▶ [WORK TASK] Output nothing but the lines from the first line of the entries to the line with "BOOKS, REPORTS AND PRESENTATIONS", inclusive, exactly as they read.

Top of EXERCISE MATERIALS

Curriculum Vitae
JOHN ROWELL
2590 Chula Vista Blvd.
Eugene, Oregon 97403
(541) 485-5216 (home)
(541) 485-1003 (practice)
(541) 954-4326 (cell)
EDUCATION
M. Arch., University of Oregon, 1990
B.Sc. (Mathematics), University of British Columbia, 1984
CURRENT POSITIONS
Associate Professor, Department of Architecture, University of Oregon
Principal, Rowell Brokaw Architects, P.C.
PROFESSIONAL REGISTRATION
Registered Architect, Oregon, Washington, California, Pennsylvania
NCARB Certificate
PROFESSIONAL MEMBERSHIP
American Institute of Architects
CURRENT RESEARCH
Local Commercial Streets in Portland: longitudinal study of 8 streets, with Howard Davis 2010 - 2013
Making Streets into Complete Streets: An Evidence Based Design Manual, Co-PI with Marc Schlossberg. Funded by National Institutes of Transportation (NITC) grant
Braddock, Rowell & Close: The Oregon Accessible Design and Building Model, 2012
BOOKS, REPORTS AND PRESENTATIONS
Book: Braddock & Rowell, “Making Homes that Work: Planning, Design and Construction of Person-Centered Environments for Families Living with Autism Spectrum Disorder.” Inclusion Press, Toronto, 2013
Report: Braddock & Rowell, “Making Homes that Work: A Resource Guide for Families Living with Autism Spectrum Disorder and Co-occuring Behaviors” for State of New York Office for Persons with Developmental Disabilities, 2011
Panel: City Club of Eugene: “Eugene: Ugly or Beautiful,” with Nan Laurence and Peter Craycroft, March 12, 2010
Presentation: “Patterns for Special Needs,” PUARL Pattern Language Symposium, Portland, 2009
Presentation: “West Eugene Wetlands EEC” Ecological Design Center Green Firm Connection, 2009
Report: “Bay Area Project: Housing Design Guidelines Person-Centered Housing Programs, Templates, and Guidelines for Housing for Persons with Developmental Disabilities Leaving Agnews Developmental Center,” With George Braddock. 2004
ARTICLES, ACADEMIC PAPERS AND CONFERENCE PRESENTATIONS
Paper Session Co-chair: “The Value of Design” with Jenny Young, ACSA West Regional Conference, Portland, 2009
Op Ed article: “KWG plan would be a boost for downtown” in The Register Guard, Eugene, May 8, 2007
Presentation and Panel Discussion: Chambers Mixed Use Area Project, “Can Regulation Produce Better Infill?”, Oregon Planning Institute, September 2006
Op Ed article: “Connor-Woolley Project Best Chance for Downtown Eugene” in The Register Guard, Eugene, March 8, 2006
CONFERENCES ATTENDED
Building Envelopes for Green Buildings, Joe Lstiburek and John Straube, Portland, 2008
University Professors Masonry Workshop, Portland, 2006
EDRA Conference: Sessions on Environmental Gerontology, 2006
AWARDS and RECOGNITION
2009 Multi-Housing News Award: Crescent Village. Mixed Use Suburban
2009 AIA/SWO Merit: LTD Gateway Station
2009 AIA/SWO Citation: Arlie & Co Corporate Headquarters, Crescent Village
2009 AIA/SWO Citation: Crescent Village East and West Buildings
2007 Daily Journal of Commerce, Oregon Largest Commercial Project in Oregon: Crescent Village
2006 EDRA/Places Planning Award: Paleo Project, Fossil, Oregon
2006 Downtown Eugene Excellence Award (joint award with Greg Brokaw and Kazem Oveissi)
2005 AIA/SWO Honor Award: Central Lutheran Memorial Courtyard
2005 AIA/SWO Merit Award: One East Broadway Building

Bottom of EXERCISE MATERIALS

▶ [RESPONSE FOR THIS EXERCISE]
Curriculum Vitae
JOHN ROWELL
2590 Chula Vista Blvd.
Eugene, Oregon 97403
(541) 485-5216 (home)
(541) 485-1003 (practice)
(541) 954-4326 (cell)
EDUCATION
M. Arch., University of Oregon, 1990
B.Sc. (Mathematics), University of British Columbia, 1984
CURRENT POSITIONS
Associate Professor, Department of Architecture, University of Oregon
Principal, Rowell Brokaw Architects, P.C.
PROFESSIONAL REGISTRATION
Registered Architect, Oregon, Washington, California, Pennsylvania
NCARB Certificate
PROFESSIONAL MEMBERSHIP
American Institute of Architects
CURRENT RESEARCH
Local Commercial Streets in Portland: longitudinal study of 8 streets, with Howard Davis 2010 - 2013
Making Streets into Complete Streets: An Evidence Based Design Manual, Co-PI with Marc Schlossberg. Funded by National Institutes of Transportation (NITC) grant
Braddock, Rowell & Close: The Oregon Accessible Design and Building Model, 2012
BOOKS, REPORTS AND PRESENTATIONS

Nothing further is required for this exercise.